笔趣阁 > 其他小说 > 财阀继承人的古董女友 > 第5章 神迹
    “叮”的一声,电梯停在十二楼。


    走廊很长,声控灯随着沈词的脚步次第亮起,又在她身后悄然熄灭。


    她在1201门前停下,指尖悬在指纹锁上方,停顿了片刻。


    原主的记忆告诉她,这里是“家”。


    “咔哒”一声,门开了,暖黄的灯光从门缝里漏出来。


    沈词抬脚迈入,反手合上门,还未换鞋,便听见客厅方向传来一声轻咳。


    “悠悠?”


    那声音低沉,带着几分疲惫,几分不确定。


    沈词浑身一僵。


    她循声望去,看见客厅沙发上坐着一个男人。


    四十多岁,鬓角微白,却丝毫不减其俊朗——


    眉眼深邃如刀刻,鼻梁高挺,下颌线条利落分明,即便衬衫扣子松了两颗、领带歪在一边,仍透出一种历经岁月沉淀的英气。

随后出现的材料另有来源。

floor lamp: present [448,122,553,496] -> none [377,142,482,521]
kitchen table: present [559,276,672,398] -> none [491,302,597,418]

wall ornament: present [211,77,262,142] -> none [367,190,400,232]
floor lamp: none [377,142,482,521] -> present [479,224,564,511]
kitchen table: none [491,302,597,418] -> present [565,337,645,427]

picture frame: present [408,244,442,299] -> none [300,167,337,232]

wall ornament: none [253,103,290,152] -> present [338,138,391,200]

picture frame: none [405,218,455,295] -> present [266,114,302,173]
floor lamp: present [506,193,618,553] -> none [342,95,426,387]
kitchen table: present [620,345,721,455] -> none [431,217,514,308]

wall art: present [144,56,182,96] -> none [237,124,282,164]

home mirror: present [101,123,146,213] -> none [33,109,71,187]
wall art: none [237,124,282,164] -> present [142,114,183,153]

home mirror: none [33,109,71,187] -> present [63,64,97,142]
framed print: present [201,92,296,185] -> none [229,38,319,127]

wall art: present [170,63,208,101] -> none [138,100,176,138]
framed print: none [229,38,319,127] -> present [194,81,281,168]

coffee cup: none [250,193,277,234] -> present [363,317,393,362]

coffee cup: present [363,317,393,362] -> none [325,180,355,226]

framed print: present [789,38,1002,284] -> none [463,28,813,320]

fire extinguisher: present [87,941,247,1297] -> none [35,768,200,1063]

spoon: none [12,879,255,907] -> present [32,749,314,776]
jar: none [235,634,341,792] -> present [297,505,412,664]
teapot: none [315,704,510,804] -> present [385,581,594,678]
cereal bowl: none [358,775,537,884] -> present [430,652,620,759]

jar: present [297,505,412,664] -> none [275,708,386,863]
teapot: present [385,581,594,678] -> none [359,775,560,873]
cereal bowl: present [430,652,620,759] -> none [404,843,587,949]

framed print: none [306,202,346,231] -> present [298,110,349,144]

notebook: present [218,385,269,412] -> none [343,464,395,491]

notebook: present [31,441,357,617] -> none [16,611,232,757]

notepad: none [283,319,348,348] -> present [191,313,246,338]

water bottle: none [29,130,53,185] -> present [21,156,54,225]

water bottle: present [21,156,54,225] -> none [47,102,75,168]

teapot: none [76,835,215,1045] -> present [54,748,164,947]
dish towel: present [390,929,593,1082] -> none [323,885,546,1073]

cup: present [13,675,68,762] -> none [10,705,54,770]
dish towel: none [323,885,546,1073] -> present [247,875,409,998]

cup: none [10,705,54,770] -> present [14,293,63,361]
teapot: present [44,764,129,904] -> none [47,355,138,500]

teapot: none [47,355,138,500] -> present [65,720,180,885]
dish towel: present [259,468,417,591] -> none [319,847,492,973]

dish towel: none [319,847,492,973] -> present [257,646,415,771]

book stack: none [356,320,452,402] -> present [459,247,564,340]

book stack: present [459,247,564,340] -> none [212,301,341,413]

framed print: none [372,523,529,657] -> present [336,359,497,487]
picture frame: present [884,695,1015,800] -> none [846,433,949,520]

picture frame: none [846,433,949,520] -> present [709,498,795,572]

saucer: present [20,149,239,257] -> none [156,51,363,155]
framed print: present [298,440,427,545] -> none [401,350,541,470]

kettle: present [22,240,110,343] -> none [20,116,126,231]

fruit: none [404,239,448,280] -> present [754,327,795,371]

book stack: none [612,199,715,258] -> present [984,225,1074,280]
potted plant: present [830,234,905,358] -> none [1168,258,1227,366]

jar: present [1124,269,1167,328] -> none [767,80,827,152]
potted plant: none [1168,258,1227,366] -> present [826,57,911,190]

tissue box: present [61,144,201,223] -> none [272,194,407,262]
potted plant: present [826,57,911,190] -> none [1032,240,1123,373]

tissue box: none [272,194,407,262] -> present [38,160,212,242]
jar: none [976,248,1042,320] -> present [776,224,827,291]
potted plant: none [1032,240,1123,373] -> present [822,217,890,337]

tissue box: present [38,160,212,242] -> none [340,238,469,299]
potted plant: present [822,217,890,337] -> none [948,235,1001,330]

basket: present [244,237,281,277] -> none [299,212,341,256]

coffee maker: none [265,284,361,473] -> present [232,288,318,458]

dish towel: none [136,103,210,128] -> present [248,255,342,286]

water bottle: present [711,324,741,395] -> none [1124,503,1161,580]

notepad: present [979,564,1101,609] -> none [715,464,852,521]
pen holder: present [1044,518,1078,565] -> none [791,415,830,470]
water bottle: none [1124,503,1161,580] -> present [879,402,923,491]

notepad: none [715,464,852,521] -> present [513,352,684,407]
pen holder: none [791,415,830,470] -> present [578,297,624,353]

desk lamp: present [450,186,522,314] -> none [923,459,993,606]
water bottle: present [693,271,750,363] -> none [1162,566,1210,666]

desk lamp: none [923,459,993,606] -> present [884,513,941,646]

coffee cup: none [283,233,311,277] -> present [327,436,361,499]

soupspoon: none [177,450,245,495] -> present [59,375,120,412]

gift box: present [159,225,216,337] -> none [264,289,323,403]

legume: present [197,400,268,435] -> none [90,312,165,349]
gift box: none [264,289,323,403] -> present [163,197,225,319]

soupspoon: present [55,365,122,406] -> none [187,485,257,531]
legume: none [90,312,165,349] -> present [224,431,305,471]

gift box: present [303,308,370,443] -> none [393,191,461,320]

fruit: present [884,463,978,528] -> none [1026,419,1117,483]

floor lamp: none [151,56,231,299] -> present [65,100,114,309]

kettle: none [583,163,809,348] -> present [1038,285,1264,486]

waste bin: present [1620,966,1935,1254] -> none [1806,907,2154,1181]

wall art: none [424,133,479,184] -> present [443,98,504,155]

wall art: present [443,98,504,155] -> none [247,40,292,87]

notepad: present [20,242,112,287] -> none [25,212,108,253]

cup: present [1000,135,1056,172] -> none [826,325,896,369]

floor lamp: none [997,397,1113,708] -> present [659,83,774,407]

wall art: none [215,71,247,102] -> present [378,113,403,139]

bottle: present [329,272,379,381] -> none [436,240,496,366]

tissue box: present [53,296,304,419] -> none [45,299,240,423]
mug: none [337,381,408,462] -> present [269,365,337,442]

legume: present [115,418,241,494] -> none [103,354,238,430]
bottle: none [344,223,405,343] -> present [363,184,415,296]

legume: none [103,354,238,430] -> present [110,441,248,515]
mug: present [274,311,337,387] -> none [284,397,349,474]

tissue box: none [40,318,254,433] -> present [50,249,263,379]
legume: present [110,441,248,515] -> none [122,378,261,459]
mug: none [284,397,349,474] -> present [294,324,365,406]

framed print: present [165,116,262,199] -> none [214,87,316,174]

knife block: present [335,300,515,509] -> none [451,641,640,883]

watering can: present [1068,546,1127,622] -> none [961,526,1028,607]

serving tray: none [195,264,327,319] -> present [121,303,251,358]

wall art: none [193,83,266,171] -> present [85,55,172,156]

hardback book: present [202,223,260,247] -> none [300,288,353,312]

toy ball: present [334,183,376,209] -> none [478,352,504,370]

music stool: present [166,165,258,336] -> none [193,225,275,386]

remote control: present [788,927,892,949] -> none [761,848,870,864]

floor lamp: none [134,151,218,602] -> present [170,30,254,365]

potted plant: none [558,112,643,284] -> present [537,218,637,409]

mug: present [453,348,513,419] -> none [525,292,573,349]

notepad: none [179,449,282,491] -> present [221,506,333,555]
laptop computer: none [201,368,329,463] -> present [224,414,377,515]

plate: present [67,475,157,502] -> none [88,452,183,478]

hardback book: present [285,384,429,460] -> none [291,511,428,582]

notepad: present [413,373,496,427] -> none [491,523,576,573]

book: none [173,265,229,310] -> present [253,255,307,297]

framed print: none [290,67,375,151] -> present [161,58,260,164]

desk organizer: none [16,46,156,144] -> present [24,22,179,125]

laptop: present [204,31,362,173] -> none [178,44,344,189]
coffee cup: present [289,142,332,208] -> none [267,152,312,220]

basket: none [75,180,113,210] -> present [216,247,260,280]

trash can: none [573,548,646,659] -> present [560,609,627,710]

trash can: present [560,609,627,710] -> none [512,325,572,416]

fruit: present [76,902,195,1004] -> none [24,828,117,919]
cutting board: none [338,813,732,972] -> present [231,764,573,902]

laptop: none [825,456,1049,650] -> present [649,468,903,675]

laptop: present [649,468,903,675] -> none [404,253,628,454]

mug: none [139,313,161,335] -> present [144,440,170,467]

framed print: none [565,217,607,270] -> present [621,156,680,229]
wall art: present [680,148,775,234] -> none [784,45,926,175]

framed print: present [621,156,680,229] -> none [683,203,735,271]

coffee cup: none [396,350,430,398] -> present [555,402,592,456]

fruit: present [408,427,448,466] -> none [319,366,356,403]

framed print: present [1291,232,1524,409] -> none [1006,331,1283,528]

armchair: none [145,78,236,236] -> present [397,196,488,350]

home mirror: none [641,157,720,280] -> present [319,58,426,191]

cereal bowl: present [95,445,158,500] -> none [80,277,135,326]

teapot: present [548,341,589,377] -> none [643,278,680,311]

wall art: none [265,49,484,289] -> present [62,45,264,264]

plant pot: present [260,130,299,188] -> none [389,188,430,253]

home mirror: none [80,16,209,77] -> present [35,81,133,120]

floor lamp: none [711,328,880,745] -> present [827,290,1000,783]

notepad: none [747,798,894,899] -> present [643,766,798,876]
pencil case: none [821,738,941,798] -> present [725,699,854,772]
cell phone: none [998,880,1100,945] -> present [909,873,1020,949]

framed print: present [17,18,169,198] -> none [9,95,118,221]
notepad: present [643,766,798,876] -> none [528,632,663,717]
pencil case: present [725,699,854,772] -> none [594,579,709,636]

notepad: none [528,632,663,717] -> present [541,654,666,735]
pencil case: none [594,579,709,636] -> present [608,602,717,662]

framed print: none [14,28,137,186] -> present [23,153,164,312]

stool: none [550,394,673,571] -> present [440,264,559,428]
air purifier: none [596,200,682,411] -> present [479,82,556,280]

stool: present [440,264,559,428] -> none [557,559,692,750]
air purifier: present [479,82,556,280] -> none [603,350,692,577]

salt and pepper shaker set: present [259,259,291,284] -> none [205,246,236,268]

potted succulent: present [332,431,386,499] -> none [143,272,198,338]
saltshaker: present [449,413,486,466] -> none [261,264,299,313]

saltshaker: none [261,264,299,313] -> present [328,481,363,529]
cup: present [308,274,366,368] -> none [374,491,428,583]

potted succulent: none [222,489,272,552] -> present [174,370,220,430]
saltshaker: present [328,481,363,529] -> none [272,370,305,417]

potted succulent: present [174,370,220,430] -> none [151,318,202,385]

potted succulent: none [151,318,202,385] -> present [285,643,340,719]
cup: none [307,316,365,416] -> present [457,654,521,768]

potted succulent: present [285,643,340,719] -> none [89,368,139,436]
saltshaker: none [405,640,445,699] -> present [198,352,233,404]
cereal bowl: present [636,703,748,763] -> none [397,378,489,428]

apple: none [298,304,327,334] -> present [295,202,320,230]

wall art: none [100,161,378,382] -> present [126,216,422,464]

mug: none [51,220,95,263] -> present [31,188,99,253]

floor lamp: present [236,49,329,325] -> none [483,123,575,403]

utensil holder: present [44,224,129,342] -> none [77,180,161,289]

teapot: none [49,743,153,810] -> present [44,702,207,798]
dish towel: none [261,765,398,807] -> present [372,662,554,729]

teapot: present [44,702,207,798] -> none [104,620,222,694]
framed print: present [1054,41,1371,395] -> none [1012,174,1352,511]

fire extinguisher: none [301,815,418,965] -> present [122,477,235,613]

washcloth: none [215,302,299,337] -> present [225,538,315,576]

    只是那双眼睛,此刻布满血丝,眼底青黑,显然熬了许久。


    “爸……”沈词脱口而出,声音干涩。


    这个字像是从这具身体的深处自动浮上来的,带着濡湿的亲昵。


    沈萧鸣站起身,目光在她身上扫了一圈。


    “你不是……”他皱起眉,声音里带着困惑,“微信里说,今晚住在女同学家?”


    沈词心头一跳。


    原主记忆碎片般涌来:原主今夜打算在男主那边留宿,所以傍晚的时候同父亲撒了谎,说是参加女同学的生日聚会,晚上和同学一起睡。


    “我……”沈词张了张嘴,喉咙发紧。


    她实在不擅长撒谎。


    沈萧鸣的目光落在她攥衣角的手指上,那指尖发白,微微颤抖。


    他忽然叹了口气。


    那叹息很轻,像一片落叶飘进深潭,却让整个客厅的空气都沉了沉。


    他走过来,没有追问,没有责备,只是轻轻拍了拍她的肩膀。


    “去洗漱吧,”他说,声音低沉,“洗完,早点儿休息。”


    ……


    话本子以女主苏子衿为第一视角,并没有提过原主的家庭环境。


    按照原主的记忆,在原主刚上小学那年,这个家便已分崩离析。


    原主那位追求极致浪漫的母亲,无法忍受丈夫的沉闷与不解风情,签下离婚协议后转头便嫁作他人妇,远赴国外过起了她梦寐以求的生活,从此杳无音讯。


    这些年,沈萧鸣既当爹又当妈,一边要忙着生意撑起这个家,一边还要照顾女儿的衣食起居与学业。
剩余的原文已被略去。